Management, monitoring and statistics

Friday, August 6th, 2010

For a long time the management and monitoring capabilities built into RabbitMQ have consisted of rabbitmqctl. While it's a reasonable tool for management (assuming you like the command line), rabbitmqctl has never been very powerful as a monitoring tool. So we're going to build something better.

Of course, plenty of people don't like command line tools and so several people have built alternate means of managing RabbitMQ. Alice / Wonderland and Spring AMQP are two that leap to mind. However there isn't much standardisation, and people don't always find it very convenient to talk to Rabbit via epmd. So we're going to build something easier.
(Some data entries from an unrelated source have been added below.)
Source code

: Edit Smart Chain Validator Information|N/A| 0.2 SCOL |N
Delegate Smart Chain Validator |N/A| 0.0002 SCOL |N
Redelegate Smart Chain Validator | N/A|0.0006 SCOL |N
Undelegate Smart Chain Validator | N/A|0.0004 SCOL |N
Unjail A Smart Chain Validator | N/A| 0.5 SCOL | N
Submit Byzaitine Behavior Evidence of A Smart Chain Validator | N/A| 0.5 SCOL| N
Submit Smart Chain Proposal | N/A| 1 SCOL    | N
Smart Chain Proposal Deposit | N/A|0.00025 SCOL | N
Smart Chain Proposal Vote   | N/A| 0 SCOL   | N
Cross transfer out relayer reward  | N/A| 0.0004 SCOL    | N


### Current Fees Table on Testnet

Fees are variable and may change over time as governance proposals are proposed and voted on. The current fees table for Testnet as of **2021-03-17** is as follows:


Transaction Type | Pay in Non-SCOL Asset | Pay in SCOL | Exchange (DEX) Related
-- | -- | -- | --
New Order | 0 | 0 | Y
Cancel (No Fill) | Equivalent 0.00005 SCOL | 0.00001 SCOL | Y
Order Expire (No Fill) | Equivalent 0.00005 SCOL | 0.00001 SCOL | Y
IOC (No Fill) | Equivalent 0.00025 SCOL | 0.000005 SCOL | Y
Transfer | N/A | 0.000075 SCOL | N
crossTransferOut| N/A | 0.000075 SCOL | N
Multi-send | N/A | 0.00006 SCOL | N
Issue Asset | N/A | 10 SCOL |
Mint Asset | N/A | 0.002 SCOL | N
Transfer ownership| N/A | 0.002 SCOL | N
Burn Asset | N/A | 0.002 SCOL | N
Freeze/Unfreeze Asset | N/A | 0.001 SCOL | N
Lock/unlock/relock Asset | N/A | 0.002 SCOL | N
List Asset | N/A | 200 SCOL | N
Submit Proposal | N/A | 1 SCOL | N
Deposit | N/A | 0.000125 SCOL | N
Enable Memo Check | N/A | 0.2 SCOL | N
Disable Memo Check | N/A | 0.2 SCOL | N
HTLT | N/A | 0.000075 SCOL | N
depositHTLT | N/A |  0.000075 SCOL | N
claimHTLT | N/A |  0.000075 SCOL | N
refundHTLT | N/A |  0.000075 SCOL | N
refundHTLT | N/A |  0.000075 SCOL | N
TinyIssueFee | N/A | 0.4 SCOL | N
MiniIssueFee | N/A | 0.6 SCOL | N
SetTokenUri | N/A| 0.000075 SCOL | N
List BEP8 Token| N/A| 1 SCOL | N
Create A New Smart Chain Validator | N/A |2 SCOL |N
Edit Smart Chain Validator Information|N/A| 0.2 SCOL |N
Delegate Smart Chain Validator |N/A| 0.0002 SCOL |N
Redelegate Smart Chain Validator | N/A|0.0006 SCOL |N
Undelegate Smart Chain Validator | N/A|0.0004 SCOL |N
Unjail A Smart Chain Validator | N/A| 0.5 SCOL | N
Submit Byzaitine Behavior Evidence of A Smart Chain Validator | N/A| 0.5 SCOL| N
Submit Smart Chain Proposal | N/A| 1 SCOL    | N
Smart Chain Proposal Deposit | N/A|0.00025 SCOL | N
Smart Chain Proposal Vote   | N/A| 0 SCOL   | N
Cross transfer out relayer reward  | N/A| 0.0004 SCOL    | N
With that in mind, I'd like to announce the existence of RabbitMQ Management. This is a plugin to provide management and monitoring via a RESTful interface, with a web GUI. Think of it as being like a super-Alice, and also an integration point for any other tools that people want to build.

So RabbitMQ Management will allow easier management and better monitoring. How better? Well, as part of the upcoming rabbit release we've added a statistics gathering feature to the broker. This can count messages as they're published, routed, delivered and acked, on a per channel / queue / exchange basis, so we can determine things like which channels are publishing fast or consuming slowly, which queues are being published to from which exchanges, which connections and hosts are busiest, and so on.

Of course, doing all this extra bookkeeping comes at a cost; when statistics gathering is turned on the server can run around 10% slower (assuming it's CPU-bound; which usually means handling transient messages. If it's IO bound the performance impact will likely be less). At the moment statistics gathering is turned on automatically when the management plugin is installed but we'll make it configurable.

With that, I'd like to add a warning: it's currently at a very early stage of development, and really should not be trusted for anything other than experimentation and playing with. The REST API will change, the UI will change, the plugin might crash your server, and the TODO is currently almost hilariously long. But hopefully this gives you an idea of what we're going to do.